Your biggest challenge is making money. That’s why we insist on value-engineering every phase before you begin:
1. Hunt for “float time” on your critical path schedule. That simply means constantly look at items that come later in the schedule that can be done now.
2. Cooperate with everyone on that job. When you find an opportunity to help someone, do it. You might lend him tools, equipment, scaffolding or ladders, and perform small tasks when he is not there or is too busy.
3. Maintain a clean site. It is cheaper to clean up a mess than to work in it. You also risk losing expensive tools and parts. OSHA will issue expensive citations for working in clutter.
4. Eliminate waste. Supply proper, sharp tools and necessary materials on time.
Insist that every foreman works 8 1/2 hours to ensure his crew works a full eight hours. That also gives the foreman 15 minutes in the morning and at quitting time to assign duties and check tools and necessary materials.
Always look in the dumpster for damaged or extra material that should have been returned to the vendor or your shop. You or your partners should have an inventoried salvage center for training and usable equipment.
5. Make your jobsite safe at night. You may have visitors, curious onlookers, thieves and even children who come there to play.
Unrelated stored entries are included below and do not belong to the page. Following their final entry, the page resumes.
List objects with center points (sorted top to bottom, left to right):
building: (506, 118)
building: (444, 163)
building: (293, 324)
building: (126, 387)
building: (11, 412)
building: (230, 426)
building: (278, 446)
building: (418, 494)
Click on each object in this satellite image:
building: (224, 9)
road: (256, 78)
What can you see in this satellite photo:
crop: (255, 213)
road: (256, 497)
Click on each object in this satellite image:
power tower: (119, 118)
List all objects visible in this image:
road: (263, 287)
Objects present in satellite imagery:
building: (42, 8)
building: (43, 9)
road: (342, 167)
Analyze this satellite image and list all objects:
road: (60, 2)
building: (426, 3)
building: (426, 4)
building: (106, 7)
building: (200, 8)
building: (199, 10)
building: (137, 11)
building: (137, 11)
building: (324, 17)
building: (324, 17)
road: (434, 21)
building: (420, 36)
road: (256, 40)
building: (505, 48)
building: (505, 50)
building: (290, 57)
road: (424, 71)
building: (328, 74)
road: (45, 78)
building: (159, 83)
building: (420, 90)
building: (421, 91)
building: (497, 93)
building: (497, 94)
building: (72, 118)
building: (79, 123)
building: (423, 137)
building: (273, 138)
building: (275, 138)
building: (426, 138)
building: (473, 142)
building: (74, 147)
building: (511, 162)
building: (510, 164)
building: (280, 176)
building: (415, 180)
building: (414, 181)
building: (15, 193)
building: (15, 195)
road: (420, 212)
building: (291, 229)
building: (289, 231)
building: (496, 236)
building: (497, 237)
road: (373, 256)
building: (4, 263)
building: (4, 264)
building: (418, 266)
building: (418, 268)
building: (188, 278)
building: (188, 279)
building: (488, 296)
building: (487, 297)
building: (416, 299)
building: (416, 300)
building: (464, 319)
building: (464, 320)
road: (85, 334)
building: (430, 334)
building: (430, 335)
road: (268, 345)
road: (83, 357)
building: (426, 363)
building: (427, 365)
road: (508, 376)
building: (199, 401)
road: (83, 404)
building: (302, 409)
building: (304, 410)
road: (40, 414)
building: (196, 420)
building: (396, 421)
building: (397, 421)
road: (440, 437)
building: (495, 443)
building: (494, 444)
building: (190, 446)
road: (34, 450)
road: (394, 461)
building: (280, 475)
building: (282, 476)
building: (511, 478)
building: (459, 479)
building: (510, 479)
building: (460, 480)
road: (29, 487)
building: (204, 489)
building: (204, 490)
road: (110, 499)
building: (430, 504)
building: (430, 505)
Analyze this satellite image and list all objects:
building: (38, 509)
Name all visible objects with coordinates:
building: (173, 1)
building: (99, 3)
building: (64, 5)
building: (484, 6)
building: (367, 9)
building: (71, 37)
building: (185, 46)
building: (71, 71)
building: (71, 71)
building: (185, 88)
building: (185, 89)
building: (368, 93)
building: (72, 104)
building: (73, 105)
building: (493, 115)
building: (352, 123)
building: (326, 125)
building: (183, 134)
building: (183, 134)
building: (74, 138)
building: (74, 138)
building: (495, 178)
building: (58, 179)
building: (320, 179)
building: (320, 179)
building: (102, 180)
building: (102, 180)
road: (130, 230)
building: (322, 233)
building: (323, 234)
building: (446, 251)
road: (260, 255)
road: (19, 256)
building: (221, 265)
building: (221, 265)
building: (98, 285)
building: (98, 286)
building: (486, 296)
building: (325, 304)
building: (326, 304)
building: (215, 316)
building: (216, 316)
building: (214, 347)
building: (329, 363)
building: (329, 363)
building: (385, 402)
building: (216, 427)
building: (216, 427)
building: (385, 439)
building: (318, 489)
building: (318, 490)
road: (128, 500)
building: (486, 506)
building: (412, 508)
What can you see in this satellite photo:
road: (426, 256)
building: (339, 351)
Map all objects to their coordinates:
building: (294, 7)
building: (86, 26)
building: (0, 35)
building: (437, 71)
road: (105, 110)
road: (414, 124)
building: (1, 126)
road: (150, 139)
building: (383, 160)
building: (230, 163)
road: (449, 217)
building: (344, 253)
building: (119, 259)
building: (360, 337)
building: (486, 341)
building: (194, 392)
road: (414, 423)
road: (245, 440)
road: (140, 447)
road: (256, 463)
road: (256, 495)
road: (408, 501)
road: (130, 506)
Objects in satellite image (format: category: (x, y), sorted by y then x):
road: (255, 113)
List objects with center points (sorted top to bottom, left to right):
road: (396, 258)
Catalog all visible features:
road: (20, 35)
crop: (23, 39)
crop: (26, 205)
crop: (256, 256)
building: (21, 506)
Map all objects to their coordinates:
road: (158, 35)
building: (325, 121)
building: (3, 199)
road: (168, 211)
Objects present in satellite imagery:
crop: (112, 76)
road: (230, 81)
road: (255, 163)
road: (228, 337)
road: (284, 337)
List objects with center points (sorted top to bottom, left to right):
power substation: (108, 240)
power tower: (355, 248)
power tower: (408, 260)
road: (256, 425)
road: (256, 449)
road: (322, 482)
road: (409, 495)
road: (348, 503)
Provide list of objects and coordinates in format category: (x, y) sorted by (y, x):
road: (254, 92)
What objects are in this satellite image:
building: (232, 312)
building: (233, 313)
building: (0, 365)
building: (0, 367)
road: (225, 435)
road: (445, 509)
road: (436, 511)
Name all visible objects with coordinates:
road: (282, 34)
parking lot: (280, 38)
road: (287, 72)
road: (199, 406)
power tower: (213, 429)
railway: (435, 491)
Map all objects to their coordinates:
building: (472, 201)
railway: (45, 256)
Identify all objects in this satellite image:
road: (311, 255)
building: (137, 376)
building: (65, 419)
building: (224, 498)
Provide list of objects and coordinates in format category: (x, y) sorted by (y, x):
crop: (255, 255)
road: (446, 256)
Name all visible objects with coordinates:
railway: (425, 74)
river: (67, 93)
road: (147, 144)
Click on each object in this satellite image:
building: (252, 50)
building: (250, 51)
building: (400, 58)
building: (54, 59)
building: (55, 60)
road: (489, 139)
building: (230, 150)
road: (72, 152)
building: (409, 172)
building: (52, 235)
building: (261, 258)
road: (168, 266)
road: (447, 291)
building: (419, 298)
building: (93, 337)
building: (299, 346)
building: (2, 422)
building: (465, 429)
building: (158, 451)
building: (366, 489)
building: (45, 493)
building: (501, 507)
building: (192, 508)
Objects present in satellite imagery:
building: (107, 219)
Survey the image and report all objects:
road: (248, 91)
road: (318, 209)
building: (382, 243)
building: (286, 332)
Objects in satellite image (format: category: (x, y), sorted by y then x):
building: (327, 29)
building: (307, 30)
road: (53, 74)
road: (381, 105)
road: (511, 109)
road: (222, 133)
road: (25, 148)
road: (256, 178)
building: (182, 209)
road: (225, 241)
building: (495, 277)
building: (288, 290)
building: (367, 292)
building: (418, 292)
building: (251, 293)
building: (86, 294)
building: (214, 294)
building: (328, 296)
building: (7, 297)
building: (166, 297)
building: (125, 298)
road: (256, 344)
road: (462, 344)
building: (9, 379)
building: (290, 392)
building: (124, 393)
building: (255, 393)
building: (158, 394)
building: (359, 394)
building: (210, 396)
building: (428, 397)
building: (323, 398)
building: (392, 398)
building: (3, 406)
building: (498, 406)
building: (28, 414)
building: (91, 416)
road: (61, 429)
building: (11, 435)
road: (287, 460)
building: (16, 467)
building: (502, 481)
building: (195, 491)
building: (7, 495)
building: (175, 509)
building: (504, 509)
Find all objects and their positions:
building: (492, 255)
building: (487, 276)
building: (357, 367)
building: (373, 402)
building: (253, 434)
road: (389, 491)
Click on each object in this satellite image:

You are totally responsible if anyone is injured. Always notify the police if you suspect theft or vandalism. Police are free!
If you are capitalizing on flex-time, you must never allow one employee to work alone. It’s easy to understand why this value-engineering is so critical for your profit picture.
Many good contractors are struggling just to survive in today’s drastic economy. You do not have to face it alone. Many of your local competitors would jump at the opportunity to work with you in this battle.
Make 2013 be your lucky year. Together you can do it!